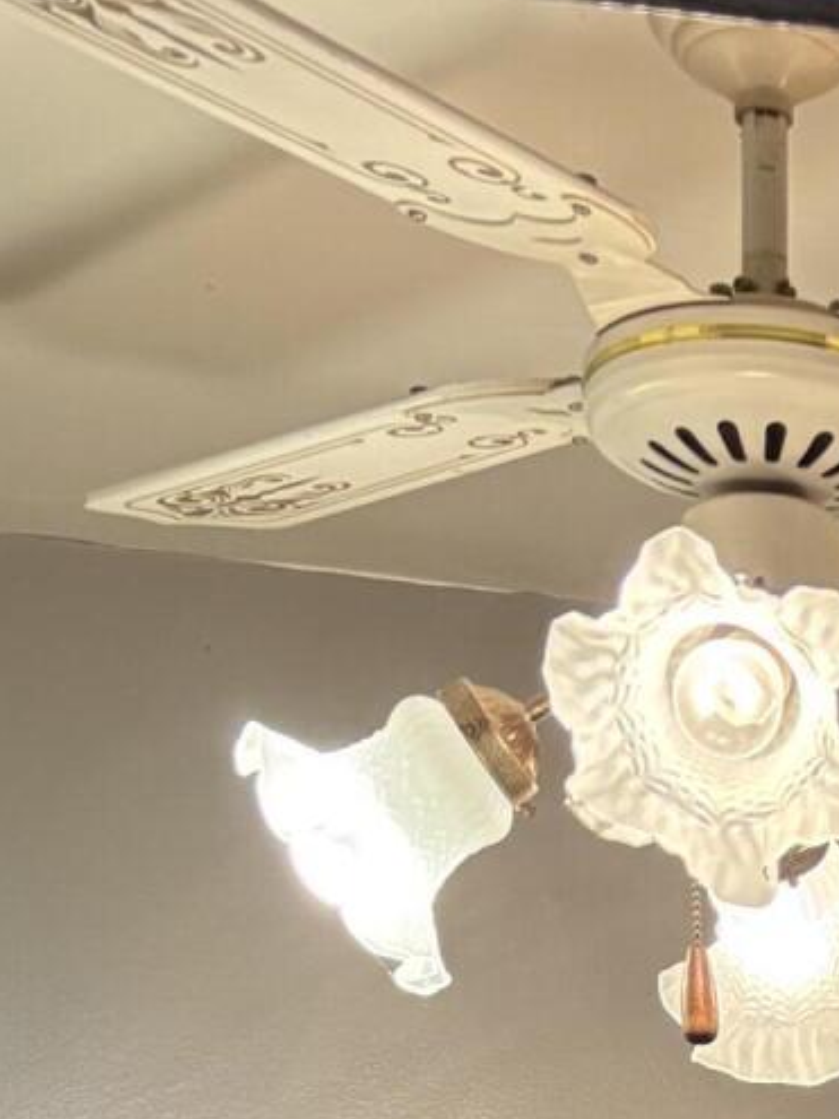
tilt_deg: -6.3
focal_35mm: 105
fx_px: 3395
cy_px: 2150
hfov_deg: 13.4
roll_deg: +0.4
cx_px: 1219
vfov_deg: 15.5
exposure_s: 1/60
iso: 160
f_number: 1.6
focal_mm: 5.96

...

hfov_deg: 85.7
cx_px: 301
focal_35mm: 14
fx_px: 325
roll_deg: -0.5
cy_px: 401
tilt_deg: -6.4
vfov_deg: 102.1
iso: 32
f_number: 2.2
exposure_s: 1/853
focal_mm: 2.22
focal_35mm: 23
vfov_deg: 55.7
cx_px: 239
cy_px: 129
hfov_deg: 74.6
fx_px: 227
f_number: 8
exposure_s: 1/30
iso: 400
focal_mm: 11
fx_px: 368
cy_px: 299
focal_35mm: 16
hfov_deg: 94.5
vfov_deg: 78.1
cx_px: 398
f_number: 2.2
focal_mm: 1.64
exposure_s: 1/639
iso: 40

...

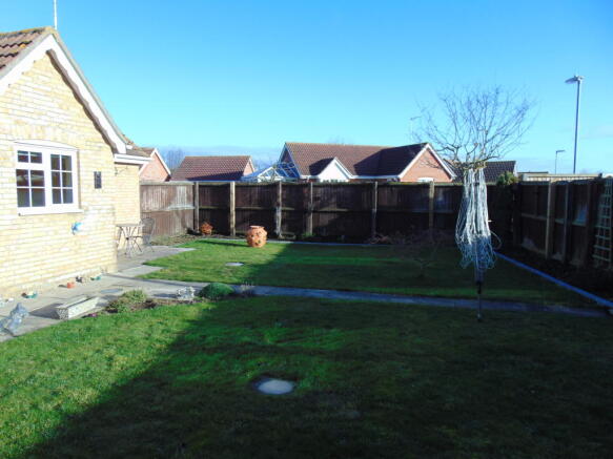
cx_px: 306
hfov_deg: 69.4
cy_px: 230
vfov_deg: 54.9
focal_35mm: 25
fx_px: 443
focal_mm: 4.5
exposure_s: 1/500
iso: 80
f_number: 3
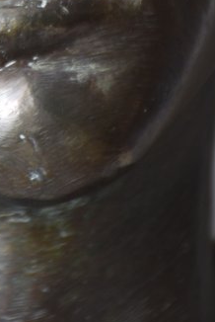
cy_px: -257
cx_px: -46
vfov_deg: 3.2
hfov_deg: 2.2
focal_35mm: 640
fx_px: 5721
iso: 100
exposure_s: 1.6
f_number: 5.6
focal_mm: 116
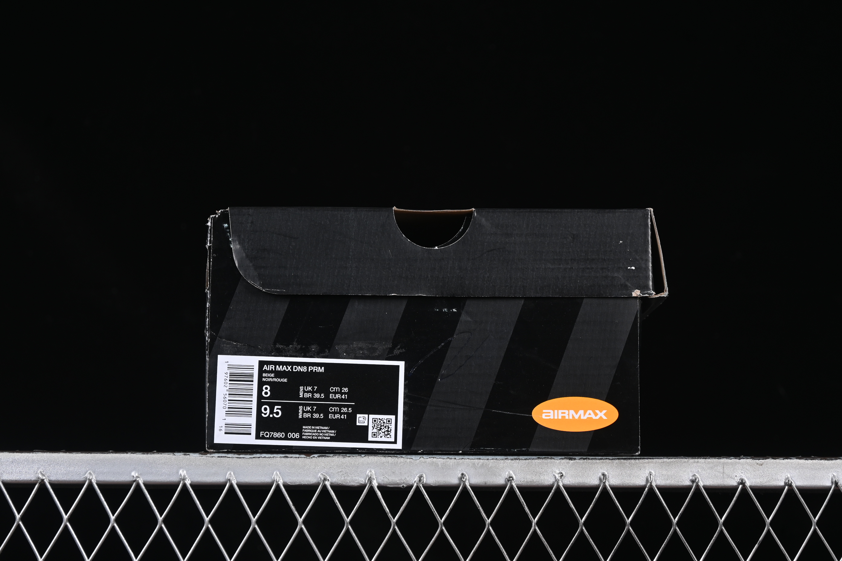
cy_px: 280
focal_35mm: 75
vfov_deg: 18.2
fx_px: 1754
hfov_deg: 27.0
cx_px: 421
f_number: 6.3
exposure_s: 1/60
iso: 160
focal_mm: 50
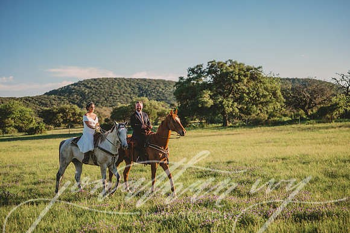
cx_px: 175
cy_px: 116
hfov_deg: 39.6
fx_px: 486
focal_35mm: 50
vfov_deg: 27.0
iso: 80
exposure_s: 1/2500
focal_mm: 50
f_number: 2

*REQUIRED WORK:* Send back exactly the lines of the listing above starting at the one with "tilt_deg: -6.3" and ending at the one with "focal_mm: 5.96", inclusive, and no others.

*COMPLETED TASK:*
tilt_deg: -6.3
focal_35mm: 105
fx_px: 3395
cy_px: 2150
hfov_deg: 13.4
roll_deg: +0.4
cx_px: 1219
vfov_deg: 15.5
exposure_s: 1/60
iso: 160
f_number: 1.6
focal_mm: 5.96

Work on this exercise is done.